Black Student Association is showed strong support

The BSA wants their message of understanding and inclusion heard

Morgan Cardenas, Staff Writer

Black Students Association (BSA) is a club on campus promoting diversity and equality for everyone on campus. They pride themselves on tackling social issues many minorities face here at Wayne State College.

“Our mission statement basically is accepting, affirming, and aspiring,” said Tshiyamba Ngeleka, BSA president. “How we describe that is we’re accepting of everybody. A lot of times people think since we’re called Black Students Association that they can’t join if they’re white or Mexican or any other race, but we accept everyone and want them to feel included.”

Ngeleka also explained how the club hopes to take the experiences they had with them throughout their lives and to have the club grow even bigger than it is.

She also explained the importance of giving a voice and being an example for other minorities on campus.

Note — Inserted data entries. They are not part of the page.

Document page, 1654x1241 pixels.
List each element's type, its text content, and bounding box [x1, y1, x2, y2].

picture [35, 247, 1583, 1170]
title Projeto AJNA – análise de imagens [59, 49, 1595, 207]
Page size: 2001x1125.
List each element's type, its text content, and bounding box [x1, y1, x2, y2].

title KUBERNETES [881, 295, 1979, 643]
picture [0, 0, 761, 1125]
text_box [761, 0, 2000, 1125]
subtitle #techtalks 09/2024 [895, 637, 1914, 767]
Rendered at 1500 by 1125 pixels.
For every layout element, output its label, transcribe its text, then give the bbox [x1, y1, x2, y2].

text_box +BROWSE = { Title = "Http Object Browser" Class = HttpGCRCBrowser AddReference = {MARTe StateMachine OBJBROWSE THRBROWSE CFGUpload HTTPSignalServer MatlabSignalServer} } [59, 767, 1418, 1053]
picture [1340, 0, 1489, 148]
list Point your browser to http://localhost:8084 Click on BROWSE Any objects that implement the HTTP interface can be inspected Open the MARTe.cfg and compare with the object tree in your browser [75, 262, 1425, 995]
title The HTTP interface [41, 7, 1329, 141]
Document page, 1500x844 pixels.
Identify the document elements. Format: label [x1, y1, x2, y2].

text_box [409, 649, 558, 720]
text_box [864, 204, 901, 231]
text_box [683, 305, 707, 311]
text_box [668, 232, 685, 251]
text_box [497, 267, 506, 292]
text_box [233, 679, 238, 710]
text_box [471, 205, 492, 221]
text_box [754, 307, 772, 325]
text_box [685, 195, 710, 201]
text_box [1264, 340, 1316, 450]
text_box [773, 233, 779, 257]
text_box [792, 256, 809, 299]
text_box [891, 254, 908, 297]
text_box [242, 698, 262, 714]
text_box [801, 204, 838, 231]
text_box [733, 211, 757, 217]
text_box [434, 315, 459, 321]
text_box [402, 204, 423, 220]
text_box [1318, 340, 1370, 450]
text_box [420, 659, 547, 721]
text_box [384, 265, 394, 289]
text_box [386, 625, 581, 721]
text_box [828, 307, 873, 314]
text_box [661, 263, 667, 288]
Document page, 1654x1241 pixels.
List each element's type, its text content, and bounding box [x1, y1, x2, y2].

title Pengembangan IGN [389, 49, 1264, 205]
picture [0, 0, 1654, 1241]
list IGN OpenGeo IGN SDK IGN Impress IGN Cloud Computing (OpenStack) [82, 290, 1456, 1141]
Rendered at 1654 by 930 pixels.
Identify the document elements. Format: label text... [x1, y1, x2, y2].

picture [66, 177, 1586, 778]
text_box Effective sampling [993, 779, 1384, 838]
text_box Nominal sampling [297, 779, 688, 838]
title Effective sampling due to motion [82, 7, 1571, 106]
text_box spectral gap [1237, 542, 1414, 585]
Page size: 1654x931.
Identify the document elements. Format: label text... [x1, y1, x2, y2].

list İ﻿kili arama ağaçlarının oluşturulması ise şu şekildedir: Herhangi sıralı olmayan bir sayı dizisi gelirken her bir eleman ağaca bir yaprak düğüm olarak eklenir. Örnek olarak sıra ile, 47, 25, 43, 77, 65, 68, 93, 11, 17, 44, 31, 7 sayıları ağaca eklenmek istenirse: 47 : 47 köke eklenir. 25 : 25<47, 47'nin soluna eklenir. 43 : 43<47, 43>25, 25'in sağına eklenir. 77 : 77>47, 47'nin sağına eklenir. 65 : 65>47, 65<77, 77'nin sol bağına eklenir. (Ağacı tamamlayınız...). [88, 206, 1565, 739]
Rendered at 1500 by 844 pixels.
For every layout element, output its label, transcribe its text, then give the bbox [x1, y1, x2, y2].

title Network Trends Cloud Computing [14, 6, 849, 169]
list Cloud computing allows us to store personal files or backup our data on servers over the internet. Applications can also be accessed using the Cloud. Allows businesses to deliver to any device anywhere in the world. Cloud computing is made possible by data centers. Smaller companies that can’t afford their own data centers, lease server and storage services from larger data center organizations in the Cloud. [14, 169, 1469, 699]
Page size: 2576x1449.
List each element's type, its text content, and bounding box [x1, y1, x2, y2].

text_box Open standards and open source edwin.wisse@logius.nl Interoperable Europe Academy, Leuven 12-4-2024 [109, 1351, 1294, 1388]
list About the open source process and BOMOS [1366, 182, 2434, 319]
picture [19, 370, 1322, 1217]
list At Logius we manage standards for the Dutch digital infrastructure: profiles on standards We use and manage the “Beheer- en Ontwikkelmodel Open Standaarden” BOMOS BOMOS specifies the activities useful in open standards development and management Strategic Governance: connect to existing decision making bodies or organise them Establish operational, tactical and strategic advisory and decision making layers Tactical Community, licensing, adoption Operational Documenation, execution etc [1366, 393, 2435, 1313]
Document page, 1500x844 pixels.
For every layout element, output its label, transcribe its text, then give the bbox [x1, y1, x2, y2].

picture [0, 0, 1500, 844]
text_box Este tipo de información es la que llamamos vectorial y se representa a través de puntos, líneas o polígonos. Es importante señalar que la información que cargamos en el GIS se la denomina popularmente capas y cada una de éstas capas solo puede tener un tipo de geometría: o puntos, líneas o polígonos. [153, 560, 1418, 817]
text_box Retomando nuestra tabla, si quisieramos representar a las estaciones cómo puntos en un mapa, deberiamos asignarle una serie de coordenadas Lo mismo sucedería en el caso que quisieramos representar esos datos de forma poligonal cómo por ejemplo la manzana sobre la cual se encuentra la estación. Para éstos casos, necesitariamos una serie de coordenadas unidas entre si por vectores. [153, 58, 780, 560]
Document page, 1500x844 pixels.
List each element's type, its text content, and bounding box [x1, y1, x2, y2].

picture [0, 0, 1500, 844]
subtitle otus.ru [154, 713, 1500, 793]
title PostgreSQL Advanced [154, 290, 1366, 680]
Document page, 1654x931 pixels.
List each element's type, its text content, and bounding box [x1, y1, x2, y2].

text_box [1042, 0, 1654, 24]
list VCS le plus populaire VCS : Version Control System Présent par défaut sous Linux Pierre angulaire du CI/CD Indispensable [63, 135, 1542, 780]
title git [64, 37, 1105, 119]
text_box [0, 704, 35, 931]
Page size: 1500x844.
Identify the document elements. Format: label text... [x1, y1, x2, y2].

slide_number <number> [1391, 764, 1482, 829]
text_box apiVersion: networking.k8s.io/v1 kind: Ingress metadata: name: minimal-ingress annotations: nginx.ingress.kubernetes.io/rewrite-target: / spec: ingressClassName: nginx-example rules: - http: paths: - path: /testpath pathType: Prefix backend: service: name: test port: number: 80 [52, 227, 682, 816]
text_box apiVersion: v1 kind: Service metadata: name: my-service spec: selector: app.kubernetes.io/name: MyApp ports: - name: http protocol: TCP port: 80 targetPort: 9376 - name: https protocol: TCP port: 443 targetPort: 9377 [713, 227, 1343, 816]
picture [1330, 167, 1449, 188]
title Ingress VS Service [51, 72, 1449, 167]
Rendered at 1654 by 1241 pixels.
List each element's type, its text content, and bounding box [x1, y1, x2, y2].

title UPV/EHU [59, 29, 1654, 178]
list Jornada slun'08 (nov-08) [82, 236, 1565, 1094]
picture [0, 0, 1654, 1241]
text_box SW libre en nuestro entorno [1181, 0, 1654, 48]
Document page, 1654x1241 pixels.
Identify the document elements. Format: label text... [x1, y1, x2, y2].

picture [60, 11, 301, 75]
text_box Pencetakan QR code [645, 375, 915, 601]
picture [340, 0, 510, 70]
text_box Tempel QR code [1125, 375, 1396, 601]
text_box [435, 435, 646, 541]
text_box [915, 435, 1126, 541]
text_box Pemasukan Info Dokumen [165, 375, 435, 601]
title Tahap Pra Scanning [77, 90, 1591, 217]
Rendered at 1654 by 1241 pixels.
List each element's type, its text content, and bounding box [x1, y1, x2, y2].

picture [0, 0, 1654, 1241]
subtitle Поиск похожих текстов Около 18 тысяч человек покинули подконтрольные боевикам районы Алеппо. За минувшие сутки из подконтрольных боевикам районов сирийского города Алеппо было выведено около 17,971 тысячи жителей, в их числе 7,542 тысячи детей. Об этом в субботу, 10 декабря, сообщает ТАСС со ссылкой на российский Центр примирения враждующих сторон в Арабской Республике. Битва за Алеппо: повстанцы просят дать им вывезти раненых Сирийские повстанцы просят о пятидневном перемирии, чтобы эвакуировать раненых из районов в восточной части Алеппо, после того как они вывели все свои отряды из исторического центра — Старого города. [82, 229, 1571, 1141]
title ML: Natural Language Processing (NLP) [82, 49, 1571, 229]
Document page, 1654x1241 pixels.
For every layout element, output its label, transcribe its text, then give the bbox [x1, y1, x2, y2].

“I think the biggest part about BSA is the fact that we are here to give a voice to everyone, it’s to see both sides of the coin,” said the Treasurer, Jeremiah Woods. “We all know our side and we all know what we experience, but to hear it from a different perspective is something that we all need to hear at the end of the day.”

Woods talked about how important perspective is and how much someone learns about it from BSA. He explained how he would hear the side from a fellow black student and how they see things, and then to hear the side from a different perspective of a Caucasian or Hispanic student was very eye opening for him.

“We’re far more than just a group of angry black people wanting to express our rights.” said Vice President, Devyn Davis. “That’s how some people view us as and I know, to me at least, I would like to change that outlook and let them know that we’re more than that.”

Ngeleka expressed how she has noticed some people think they come off as aggressive, but explained how BSA really just wants to show everyone they are here and here to stay. She wants everyone to be able to look past the stereotypes some people have and instead see them for who they actually are.

“During our meetings we talk a lot about social issues,” Ngeleka said. “We have a moment where we have a ‘Let It Out.’ We talk about things we experienced on and off campus, and talk to know how to tackle those issues and know how to face it when in that position.”

According to Davis, BSA is all about the closeness and friendship all the members and the executive board have together. Ngeleka and Woods agreed it’s more of a family than a club almost, and they always have someone to lean on.

“My favorite thing is when like I talk to my parents or other people off campus and explain the club to them and they are so proud to see how their kid is trying to change the world,” Ngeleka said. “They see I’m trying to change people’s perspective and are so proud.”

BSA also puts on events like socials and a cookout at the end of the year. They also will be putting on events throughout Feb. for Black History Month.

“We want to make sure that people know that even though we’re not the biggest group we do want to be heard just as much as the bigger ones are,” said Historian, Paige Hildebrand. “We’re just trying to express ourselves”

BSA is all about understanding one another, no matter the skin color or anything else, and they hope they can spread this message to everyone on campus.